What about the environment?
The rearing of livestock, and in particular beef, is one of the largest contributors to greenhouse gases. Its role in destroying the environment has previously gone unnoticed (see Cowspiracy for starters, the UN's verdict for mains and dessert), but as the population rises and the unsustainability of food production comes under scrutiny, environmental concerns will surely be a force driving many more towards cutting down their meat consumption. This has long been a motive of vegetarians and vegans to cut out meat all together, although this is perhaps an extreme conclusion. If you buy less meat but a higher quality, preferably British and as local as possible, Red Tractor standard meat, then it is more environmentally sustainable meat.
As a global leader and part of the ‘Western’ world, the UK should play a leading role, both at governmental and domestic level, ensuring our methods of production and levels of consumption of meat are sustainable for both the environment and our farmers.
If health and environmental concerns aren’t enough to motivate you, perhaps your wallets will.

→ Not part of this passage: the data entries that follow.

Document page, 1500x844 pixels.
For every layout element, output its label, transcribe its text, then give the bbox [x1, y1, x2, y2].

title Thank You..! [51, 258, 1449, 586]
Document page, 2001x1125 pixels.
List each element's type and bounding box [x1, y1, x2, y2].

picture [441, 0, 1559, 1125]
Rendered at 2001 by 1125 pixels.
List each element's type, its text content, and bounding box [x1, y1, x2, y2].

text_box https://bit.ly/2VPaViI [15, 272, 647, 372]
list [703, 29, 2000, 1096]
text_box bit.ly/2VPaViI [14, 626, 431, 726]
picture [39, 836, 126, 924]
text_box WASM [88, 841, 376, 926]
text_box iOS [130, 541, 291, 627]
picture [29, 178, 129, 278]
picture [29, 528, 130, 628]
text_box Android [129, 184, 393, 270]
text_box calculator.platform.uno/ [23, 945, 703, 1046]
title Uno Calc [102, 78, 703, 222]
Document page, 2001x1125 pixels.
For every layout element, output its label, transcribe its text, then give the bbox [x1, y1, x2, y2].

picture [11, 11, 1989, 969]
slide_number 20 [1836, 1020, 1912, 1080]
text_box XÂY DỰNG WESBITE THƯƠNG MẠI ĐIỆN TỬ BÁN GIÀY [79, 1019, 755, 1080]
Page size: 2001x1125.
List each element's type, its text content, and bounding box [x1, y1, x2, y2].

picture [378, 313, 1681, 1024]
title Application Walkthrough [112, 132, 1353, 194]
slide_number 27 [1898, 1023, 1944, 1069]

A large benefit to flexitarians from reducing their meat consumption is the money they save. Meat is one of the most expensive items /per KG in consumers’ baskets, making up more than ¼ of our overall weekly spend on food. If the health motivations are too long term to hit home or the environmental damage of over meat consumption won’t persuade you, the pragmatic motive of saving money by cutting down on your meat consumption could well do it. Save that money, and spend it gladly elsewhere in the knowledge you are now a flexi pioneer, saving yourself and the environment one burger, steak or kebab at a time.